> [REQUEST]: Copy without alteration every line from the line containing "Count the number of categories in the chart." up to and including the line containing "Current, Future - HW, no", omitting the pictures from your answer.

"""

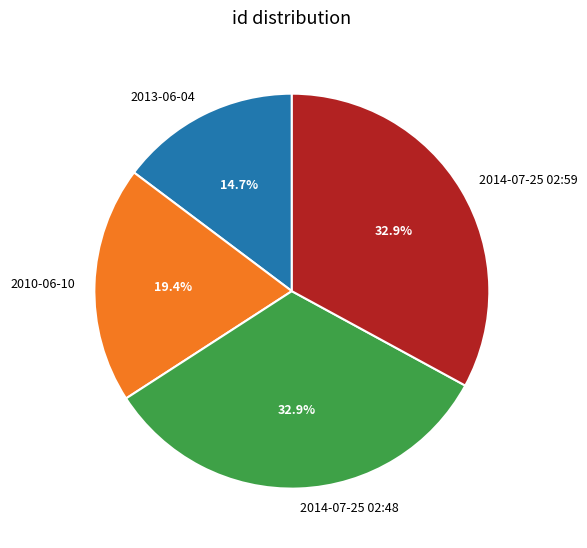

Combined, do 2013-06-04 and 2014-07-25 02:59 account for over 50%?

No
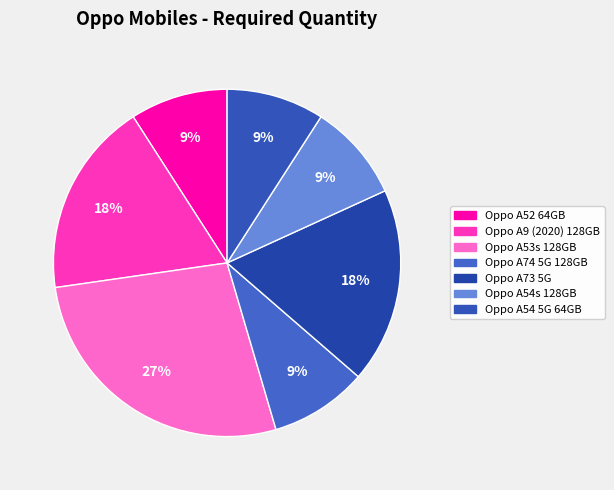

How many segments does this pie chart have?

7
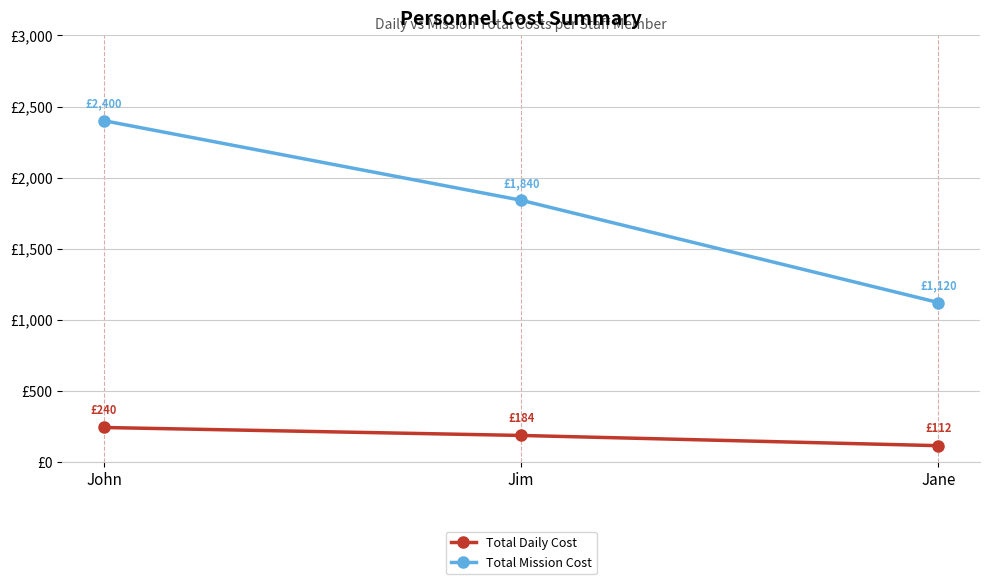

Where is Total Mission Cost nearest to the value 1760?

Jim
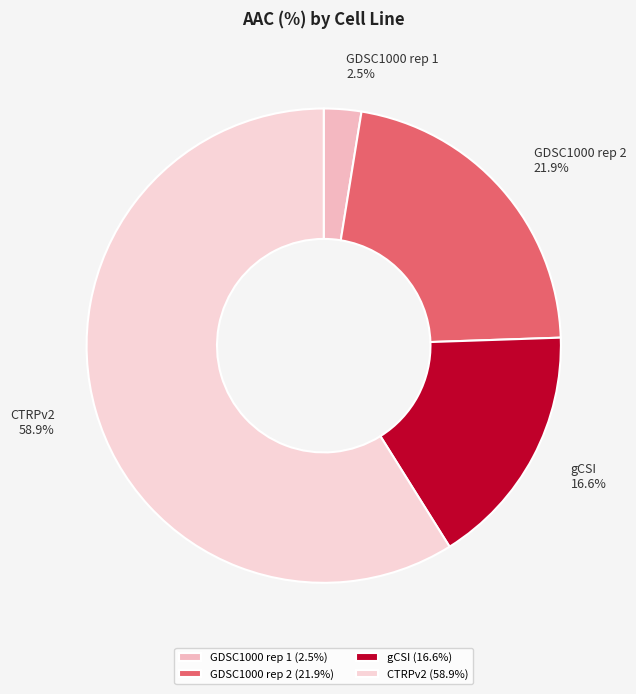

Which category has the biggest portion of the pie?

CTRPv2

"""
"""

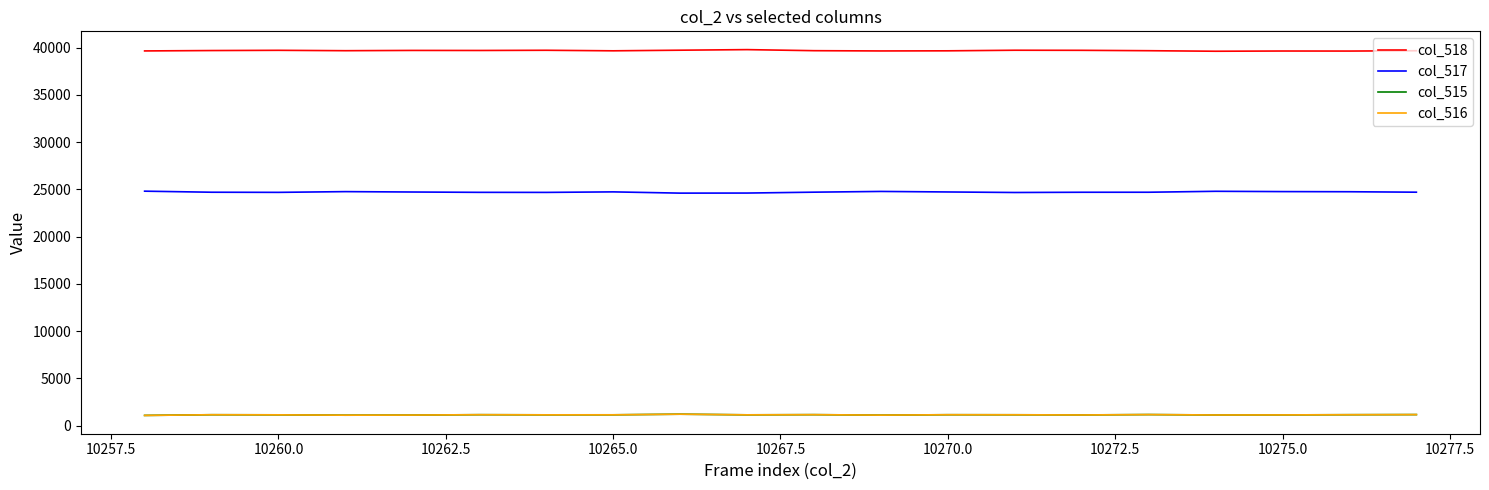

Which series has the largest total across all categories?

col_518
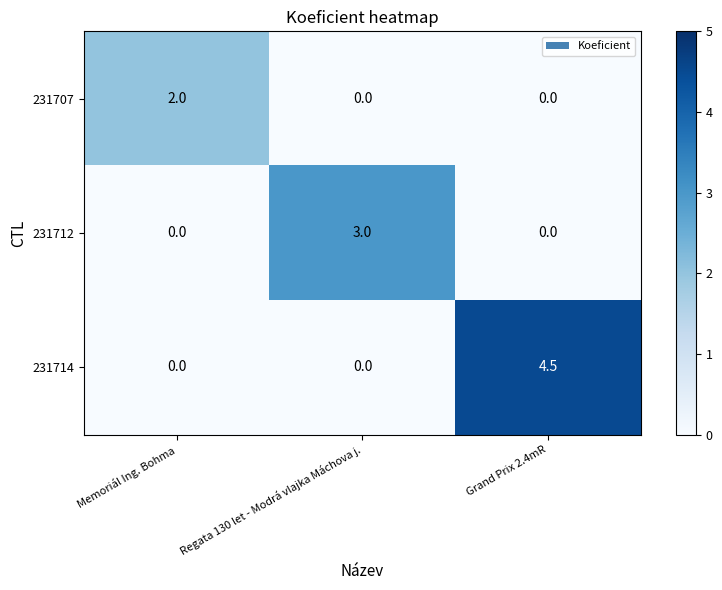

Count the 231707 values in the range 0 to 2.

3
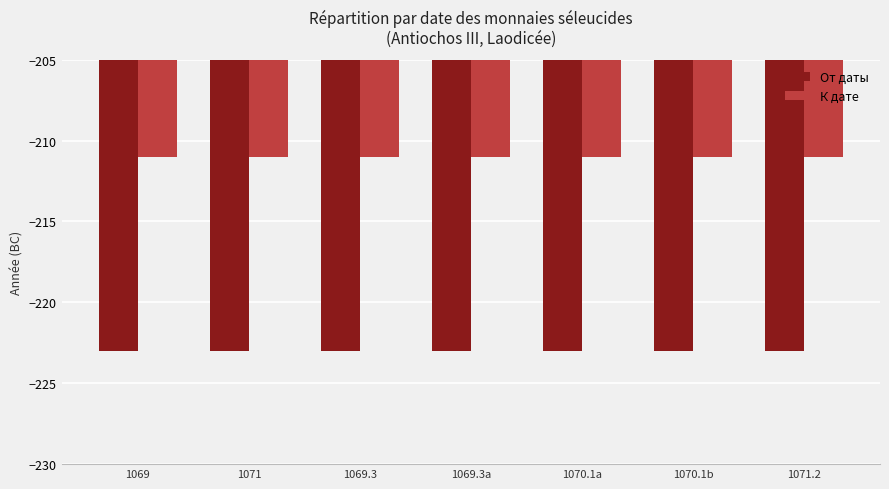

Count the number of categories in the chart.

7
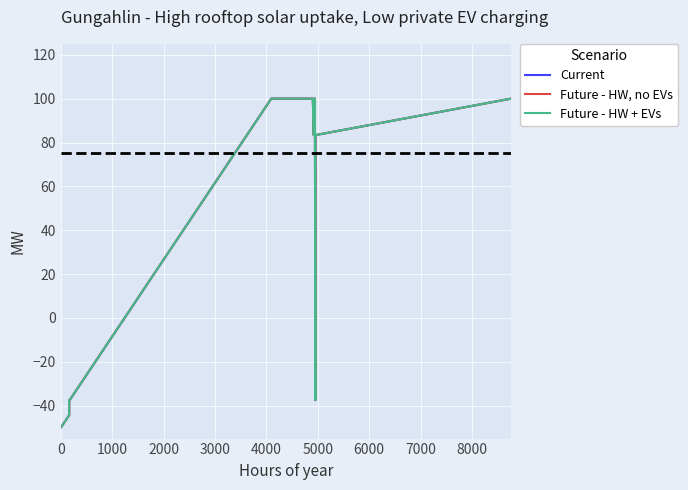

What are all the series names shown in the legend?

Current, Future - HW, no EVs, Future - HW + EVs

"""

> [SOLUTION FOR THIS TASK]:
Count the number of categories in the chart.

7

What are all the series names shown in the legend?

Current, Future - HW, no EVs, Future - HW + EVs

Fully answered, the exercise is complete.